I'm developing a bioinformatic tool. I'm interested in applying SIMD to boost its speed. Given two strings of equal length, I would like to rapidly count the total number of indices where the two strings have identical characters.
For example, say we have S1="AATTGGCCAAC" and S2="AATTCTCCAAC". Then, since their lengths are 11 and only differ at position 5 and 6 ("GG" in S1 and "CT" in S2), the output should be 9.

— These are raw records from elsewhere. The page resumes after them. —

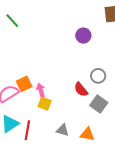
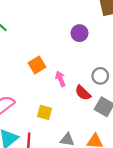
orange square: (24, 84) -> (37, 65), moved
pink arrow: (41, 90) -> (60, 79), moved

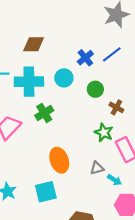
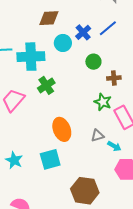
brown diamond: (34, 44) -> (49, 18), moved
cyan circle: (64, 78) -> (63, 43), moved
brown cross: (116, 107) -> (114, 78), turned -32

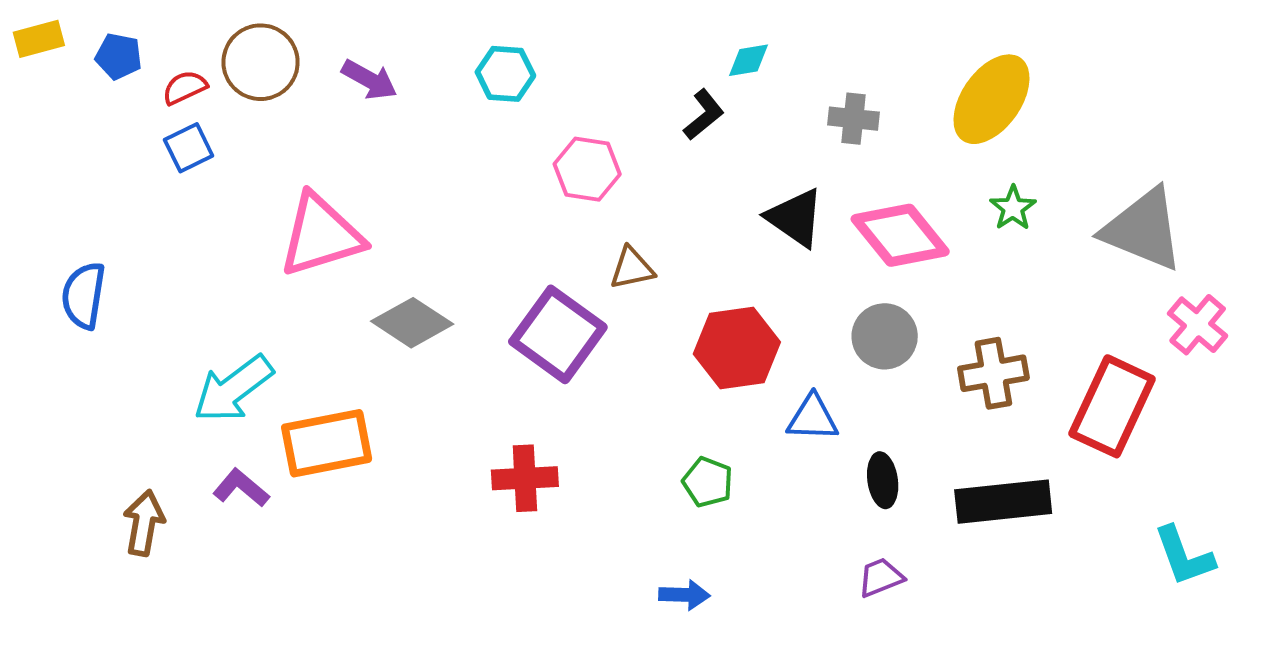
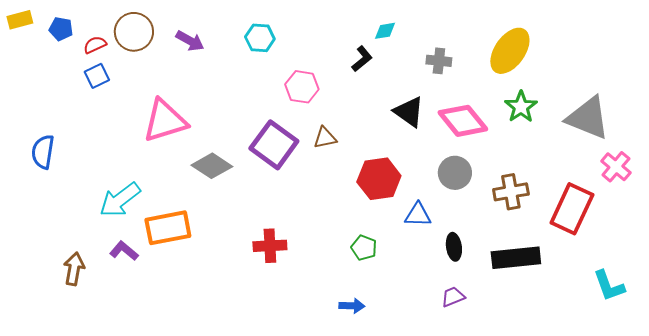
green star: (1013, 208) -> (521, 107), size x1.4
purple square: (558, 334) -> (274, 145), moved

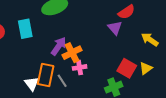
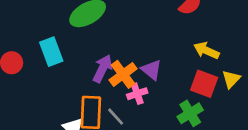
purple triangle: (115, 28) -> (151, 70), moved
yellow arrow: (150, 40) -> (206, 50), moved

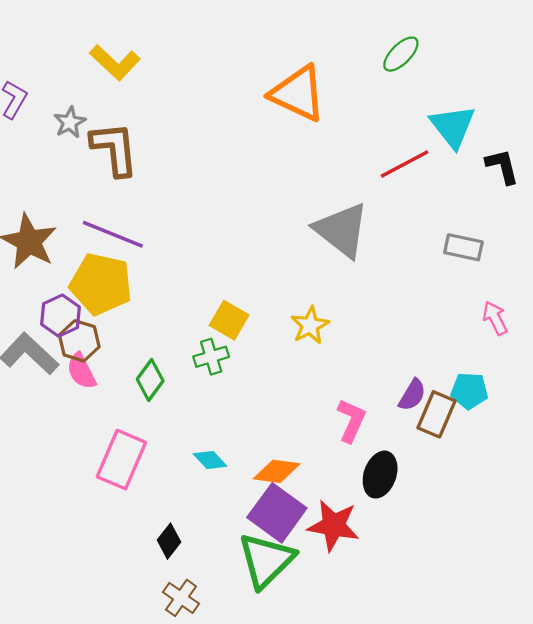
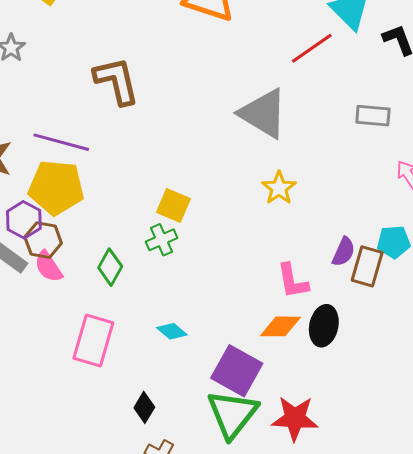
brown L-shape: (114, 149) -> (116, 81), moved
yellow star: (310, 325) -> (279, 188), moved
pink L-shape: (351, 421) -> (293, 281), turned 153
orange diamond: (277, 471) -> (280, 326), moved
red star: (333, 526) -> (295, 418), moved

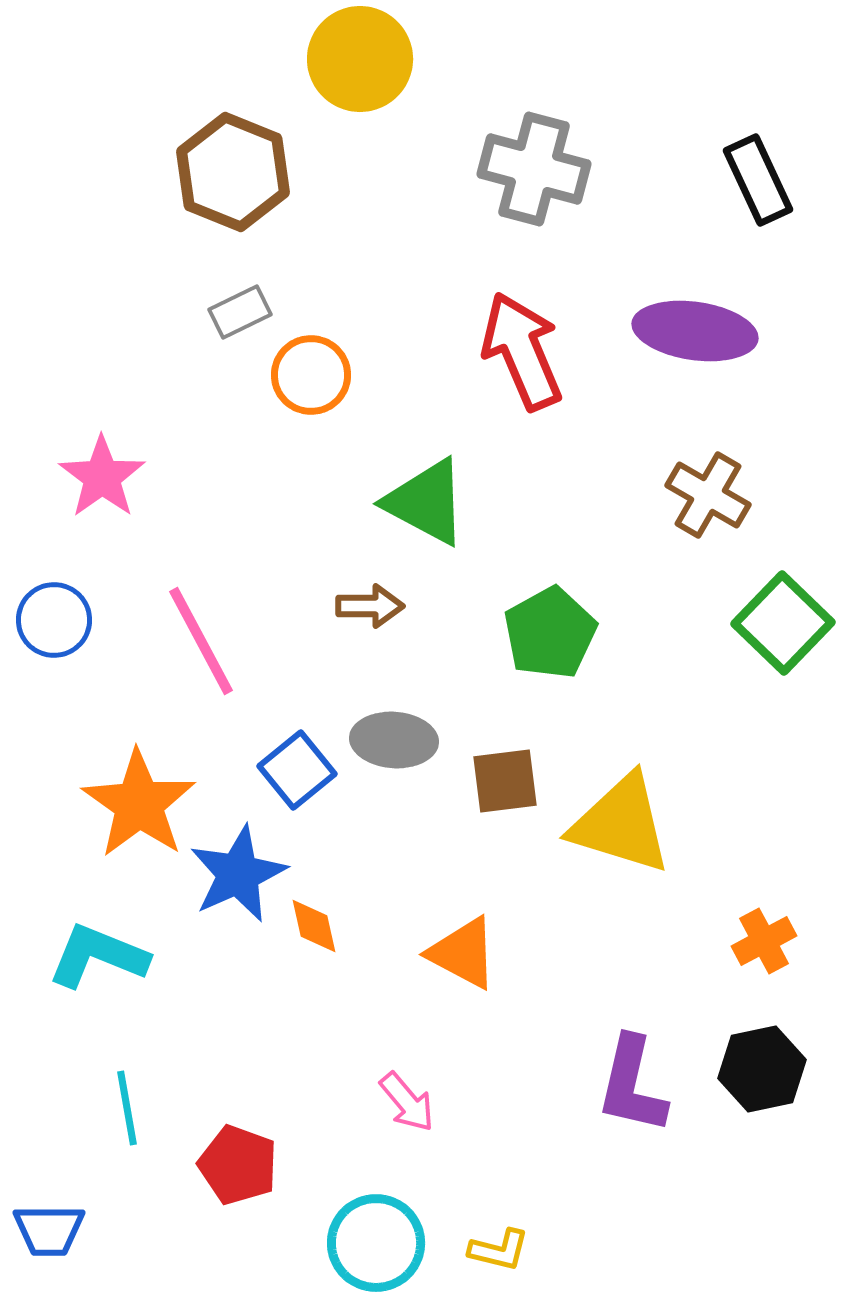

Here is what I have so far:
#include <string>
#include <immintrin.h>
using namespace std;
#include <memory.h>
int main()
{
register __m128i str_A, str_B, char_eq;
str_A = _mm_load_si128((__m128i*)("AATTGGCCAAC"));
str_B = _mm_load_si128((__m128i*)("AATTCTCCAAC"));
char_eq = _mm_cmpeq_epi8(str_A, str_B);
}
String comparison seems to work fine.
uint8_t val[11];
memcpy(val, &char_eq, sizeof(val));
printf("Numerical: %i %i %i %i %i %i %i %i %i %i %i \n",
val[0], val[1], val[2], val[3], val[4], val[5],
val[6], val[7],val[8], val[9], val[10]);
}
, which outputs 255 255 255 255 0 0 255 255 255 255 255
So now I have a register __m128i object called char_eq which contains information on whether each characters match or mismatch. How do turn this __m128i char_eq object into an integer that encodes the number of matching characters? The only way I can think of is to manually add the boolean values up (i.e. 1+1+1+1+0+0+1+1+1+1+1) but this defeats the purpose of using SIMD since that will require length(str) number of additions.
What is the fastest way to find the total number of matching characters in two strings? I hope to make it O(1). Thank you in advance!